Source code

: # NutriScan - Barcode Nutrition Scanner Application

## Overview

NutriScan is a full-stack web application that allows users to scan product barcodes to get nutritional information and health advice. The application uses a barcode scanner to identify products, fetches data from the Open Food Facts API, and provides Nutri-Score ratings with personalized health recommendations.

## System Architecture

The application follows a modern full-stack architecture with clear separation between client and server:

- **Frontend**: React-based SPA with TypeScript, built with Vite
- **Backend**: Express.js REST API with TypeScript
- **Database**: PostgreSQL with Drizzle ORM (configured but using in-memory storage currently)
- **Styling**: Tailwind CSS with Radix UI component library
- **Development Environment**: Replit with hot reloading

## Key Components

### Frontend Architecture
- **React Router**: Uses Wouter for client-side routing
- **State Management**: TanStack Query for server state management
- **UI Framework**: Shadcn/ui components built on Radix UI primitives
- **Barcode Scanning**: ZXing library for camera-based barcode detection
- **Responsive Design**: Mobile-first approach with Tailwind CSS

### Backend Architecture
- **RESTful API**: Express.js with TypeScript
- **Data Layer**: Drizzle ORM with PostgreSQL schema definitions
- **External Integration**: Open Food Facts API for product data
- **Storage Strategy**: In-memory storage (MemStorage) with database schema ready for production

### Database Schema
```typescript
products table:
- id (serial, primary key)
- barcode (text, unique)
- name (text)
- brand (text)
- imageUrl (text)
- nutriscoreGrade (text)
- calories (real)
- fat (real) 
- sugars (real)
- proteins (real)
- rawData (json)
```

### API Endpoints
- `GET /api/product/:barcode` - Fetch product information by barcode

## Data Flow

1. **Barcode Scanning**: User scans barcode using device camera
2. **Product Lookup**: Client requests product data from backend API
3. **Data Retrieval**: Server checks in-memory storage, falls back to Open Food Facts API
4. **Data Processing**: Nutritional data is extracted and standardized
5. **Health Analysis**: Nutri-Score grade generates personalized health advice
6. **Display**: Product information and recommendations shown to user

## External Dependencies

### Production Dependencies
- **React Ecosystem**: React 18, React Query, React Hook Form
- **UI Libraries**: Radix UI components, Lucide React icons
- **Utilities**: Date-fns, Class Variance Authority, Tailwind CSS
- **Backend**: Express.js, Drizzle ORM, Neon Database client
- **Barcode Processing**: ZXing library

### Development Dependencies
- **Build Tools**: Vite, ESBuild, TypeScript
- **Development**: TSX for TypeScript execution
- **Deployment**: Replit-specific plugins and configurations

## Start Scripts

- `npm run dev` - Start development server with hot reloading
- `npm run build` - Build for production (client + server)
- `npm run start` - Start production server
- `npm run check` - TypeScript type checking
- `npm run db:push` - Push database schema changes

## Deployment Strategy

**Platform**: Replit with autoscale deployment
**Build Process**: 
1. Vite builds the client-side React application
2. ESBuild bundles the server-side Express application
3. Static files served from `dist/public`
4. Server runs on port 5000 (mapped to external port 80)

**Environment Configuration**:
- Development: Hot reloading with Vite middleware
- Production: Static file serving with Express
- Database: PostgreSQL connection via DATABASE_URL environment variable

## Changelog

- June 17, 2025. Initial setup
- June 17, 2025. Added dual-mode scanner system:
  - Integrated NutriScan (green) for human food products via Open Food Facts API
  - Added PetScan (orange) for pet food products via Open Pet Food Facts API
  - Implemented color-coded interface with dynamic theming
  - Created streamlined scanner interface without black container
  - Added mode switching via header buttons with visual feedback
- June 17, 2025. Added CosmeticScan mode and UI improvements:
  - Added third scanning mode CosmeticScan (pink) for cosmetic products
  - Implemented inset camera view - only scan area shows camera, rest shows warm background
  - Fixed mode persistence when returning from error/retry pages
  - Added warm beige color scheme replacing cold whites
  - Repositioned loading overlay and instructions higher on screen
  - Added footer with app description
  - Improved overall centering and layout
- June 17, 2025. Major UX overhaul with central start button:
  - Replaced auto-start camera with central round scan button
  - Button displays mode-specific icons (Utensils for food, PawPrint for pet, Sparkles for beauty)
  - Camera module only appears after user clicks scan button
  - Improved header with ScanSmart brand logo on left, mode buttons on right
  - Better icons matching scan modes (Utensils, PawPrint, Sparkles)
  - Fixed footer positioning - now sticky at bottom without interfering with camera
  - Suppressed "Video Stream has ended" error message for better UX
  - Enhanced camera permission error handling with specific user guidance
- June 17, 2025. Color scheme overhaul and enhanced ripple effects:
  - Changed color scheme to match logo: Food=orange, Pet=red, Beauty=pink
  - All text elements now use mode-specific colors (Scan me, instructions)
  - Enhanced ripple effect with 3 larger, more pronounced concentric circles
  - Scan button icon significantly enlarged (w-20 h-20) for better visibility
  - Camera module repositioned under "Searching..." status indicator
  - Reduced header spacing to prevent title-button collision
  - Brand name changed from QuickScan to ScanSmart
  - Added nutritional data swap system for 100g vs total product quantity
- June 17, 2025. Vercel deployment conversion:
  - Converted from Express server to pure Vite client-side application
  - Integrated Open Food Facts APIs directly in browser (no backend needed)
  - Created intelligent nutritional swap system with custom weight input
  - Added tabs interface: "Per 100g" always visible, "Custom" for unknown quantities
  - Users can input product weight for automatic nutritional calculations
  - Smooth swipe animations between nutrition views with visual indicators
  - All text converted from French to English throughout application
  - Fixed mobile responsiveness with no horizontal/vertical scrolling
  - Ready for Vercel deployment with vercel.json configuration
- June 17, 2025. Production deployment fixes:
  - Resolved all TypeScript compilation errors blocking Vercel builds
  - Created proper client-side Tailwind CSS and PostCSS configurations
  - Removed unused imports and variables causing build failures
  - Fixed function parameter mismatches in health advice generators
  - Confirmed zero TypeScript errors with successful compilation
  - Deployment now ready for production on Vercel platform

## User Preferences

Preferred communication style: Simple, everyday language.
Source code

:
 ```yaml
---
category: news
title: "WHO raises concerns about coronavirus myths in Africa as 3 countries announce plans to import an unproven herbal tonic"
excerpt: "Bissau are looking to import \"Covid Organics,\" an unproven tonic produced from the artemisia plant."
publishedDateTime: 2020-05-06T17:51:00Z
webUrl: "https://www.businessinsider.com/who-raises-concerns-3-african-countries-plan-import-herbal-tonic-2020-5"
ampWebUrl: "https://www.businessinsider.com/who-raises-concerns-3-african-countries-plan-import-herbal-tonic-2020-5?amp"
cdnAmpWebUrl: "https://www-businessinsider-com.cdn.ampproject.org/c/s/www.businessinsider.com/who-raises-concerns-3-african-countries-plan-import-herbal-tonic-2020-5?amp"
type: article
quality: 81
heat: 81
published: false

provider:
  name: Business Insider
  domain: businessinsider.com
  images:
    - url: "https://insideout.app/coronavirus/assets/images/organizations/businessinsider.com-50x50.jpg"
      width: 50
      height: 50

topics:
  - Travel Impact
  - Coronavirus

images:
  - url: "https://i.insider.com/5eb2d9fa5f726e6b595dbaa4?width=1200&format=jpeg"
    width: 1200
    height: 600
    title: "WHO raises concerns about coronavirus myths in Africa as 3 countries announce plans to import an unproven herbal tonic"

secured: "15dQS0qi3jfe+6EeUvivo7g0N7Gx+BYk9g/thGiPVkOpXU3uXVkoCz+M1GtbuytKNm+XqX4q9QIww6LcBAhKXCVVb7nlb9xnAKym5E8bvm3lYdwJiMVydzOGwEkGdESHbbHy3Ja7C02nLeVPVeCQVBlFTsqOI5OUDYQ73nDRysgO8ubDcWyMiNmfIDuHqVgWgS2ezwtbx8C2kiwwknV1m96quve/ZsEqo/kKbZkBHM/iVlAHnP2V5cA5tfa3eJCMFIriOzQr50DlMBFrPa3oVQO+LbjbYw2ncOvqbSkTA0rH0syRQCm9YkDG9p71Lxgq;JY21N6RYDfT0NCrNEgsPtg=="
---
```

______________________________

From the top of the material above, print every line exactly, ending with the line that holds "### Frontend Architecture".

Source code

: # NutriScan - Barcode Nutrition Scanner Application

## Overview

NutriScan is a full-stack web application that allows users to scan product barcodes to get nutritional information and health advice. The application uses a barcode scanner to identify products, fetches data from the Open Food Facts API, and provides Nutri-Score ratings with personalized health recommendations.

## System Architecture

The application follows a modern full-stack architecture with clear separation between client and server:

- **Frontend**: React-based SPA with TypeScript, built with Vite
- **Backend**: Express.js REST API with TypeScript
- **Database**: PostgreSQL with Drizzle ORM (configured but using in-memory storage currently)
- **Styling**: Tailwind CSS with Radix UI component library
- **Development Environment**: Replit with hot reloading

## Key Components

### Frontend Architecture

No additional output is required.